Corey Crawford

Clemson Tigers
- Title: Graduate assistant

Personal information
- Born: December 1, 1991 (age 34) Columbus, Georgia, U.S.
- Listed height: 6 ft 5 in (1.96 m)
- Listed weight: 298 lb (135 kg)

Career information
- High school: Hargrave Military Academy
- College: Clemson
- NFL draft: 2015 (undrafted)

Career history

Playing
- Washington Redskins (2015–2016)*; Columbus Lions (2017–2018); Memphis Express (2019); Carolina Cobras (2019); Houston Roughnecks (2020);
- * Offseason or practice squad member only

Coaching
- Clemson (2022-present) Graduate assistant;
- Stats at Pro Football Reference

= Corey Crawford (American football) =

American football player and coach (born 1991)

Corey Crawford (born December 1, 1991) is an American former football defensive end and current coach. He attended Clemson University, G.W. Carver HS Columbus, Georgia, and Hargrave Military Academy in Virginia.

==College career==
Crawford committed to Clemson in 2011 as a four-star recruit and spent his entire collegiate career with the Tigers.

==Professional career==

Crawford was signed by the Redskins as an undrafted free agent on May 7, 2015. He was released on September 5, 2015, and signed to the practice squad the following day. He signed a futures contract with the Redskins on January 12, 2016, but was released on September 3, 2016. On June 8, 2017, Crawford signed with the Columbus Lions. In September 2017, Crawford re-signed with the Lions for 2018. He signed with the Carolina Cobras in 2019, but was placed on the team suspension list after signing with the Memphis Express of the Alliance of American Football on March 13, 2019. After the AAF suspended football operations, he was activated by the Cobras on April 3. He was placed on the refused to report list on April 6.

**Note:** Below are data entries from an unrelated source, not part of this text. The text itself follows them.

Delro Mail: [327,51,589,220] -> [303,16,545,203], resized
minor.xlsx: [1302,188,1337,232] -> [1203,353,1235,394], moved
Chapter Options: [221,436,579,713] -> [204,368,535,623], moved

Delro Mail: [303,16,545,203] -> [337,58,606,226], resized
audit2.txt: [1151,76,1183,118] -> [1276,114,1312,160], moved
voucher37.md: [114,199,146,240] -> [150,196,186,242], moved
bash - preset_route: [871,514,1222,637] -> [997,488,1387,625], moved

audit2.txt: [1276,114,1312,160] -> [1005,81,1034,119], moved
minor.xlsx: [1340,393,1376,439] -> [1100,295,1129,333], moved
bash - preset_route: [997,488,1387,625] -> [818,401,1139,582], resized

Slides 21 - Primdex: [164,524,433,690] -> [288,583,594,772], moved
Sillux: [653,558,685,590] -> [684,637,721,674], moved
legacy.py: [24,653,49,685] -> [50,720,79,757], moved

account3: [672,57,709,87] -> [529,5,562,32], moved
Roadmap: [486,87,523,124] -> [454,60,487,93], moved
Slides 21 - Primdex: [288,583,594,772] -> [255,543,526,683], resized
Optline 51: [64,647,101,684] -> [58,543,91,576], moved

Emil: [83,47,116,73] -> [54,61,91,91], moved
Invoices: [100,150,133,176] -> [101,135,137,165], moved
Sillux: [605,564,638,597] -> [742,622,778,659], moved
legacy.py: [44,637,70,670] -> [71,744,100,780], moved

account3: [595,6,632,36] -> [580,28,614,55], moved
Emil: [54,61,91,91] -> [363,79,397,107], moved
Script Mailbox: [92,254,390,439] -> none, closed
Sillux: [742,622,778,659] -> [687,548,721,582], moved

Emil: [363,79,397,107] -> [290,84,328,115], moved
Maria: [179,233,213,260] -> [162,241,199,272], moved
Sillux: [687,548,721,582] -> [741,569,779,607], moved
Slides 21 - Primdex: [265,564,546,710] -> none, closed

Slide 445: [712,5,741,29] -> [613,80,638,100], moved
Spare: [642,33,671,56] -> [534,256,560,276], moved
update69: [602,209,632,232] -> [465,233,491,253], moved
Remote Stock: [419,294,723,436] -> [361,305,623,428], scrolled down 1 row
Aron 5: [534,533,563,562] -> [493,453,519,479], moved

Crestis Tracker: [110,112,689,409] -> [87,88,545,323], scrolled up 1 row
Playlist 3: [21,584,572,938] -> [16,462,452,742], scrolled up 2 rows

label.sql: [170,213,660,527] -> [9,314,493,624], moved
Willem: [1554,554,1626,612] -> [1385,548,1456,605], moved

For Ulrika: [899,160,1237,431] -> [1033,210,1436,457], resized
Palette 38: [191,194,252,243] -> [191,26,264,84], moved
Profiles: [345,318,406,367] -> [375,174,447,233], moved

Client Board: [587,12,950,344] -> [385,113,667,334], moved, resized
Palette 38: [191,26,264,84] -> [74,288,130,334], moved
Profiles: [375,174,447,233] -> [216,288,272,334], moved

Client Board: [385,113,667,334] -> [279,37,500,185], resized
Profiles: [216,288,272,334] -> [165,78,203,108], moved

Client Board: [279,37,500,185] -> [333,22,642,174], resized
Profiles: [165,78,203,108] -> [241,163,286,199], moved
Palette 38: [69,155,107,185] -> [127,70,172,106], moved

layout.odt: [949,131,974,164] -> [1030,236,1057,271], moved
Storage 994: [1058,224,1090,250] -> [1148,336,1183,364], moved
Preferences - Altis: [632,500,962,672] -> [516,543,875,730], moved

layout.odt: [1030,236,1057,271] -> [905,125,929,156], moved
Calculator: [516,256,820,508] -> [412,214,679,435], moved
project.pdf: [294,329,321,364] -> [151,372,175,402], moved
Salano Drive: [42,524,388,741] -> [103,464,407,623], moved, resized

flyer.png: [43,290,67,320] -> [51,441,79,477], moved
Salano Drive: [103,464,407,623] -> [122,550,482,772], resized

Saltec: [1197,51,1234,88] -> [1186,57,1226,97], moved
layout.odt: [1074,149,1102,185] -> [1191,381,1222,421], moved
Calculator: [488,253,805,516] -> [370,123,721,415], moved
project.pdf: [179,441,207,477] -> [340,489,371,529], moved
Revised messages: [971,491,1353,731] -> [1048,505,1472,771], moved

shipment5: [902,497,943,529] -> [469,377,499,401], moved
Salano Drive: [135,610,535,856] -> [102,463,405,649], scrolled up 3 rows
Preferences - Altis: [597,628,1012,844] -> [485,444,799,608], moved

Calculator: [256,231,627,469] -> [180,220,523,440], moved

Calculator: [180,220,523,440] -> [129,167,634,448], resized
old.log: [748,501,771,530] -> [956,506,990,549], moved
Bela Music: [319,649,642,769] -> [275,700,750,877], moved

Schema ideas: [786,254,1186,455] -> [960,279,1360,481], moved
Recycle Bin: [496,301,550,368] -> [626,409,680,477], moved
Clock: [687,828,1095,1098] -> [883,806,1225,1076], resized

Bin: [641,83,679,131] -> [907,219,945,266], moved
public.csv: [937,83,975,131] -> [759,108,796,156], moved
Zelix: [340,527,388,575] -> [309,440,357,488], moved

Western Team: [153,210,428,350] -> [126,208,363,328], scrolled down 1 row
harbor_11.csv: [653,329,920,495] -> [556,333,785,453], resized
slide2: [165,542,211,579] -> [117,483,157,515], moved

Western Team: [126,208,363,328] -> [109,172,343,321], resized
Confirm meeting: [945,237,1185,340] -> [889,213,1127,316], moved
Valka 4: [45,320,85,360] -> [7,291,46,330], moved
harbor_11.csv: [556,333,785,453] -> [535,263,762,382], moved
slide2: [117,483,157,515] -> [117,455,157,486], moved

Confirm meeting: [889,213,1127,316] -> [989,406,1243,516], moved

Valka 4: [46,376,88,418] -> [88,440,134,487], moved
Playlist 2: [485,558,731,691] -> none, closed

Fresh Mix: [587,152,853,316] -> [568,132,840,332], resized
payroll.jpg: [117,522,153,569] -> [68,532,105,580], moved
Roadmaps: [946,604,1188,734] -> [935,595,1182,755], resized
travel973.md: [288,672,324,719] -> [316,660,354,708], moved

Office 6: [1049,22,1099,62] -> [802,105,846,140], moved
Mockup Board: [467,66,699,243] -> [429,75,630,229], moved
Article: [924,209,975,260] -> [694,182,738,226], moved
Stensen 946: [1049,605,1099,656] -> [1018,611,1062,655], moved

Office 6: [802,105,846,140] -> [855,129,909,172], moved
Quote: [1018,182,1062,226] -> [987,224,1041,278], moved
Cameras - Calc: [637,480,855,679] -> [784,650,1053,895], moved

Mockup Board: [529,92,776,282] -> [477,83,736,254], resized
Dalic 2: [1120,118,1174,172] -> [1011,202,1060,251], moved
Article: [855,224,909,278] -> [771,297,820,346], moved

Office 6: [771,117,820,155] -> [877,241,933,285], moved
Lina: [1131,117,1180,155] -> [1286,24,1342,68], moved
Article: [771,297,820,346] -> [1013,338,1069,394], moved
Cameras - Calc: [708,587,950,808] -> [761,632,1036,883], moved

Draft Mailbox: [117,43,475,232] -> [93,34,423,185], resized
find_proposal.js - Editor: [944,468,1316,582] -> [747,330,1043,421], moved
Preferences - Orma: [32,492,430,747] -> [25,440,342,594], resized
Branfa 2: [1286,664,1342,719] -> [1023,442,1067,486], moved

In October 2019, he was drafted by the Houston Roughnecks in the 2020 XFL draft. He had his contract terminated when the league suspended operations on April 10, 2020.

Pre-draft measurables
| Height | Weight | Arm length | Hand span | Wingspan | 40-yard dash | 10-yard split | 20-yard split | 20-yard shuttle | Three-cone drill | Vertical jump | Broad jump | Bench press |
| 6 ft 5+1⁄4 in (1.96 m) | 283 lb (128 kg) | 34+1⁄2 in (0.88 m) | 9+1⁄4 in (0.23 m) | 7 ft 1 in (2.16 m) | 5.01 s | 1.78 s | 2.91 s | 4.65 s | 7.64 s | 33.0 in (0.84 m) | 9 ft 2 in (2.79 m) | 17 reps |
All values from NFL Combine/Pro Day

==Coaching career==
Crawford began his coaching career in 2022, joining the staff at his alma mater, Clemson, as a defensive graduate assistant.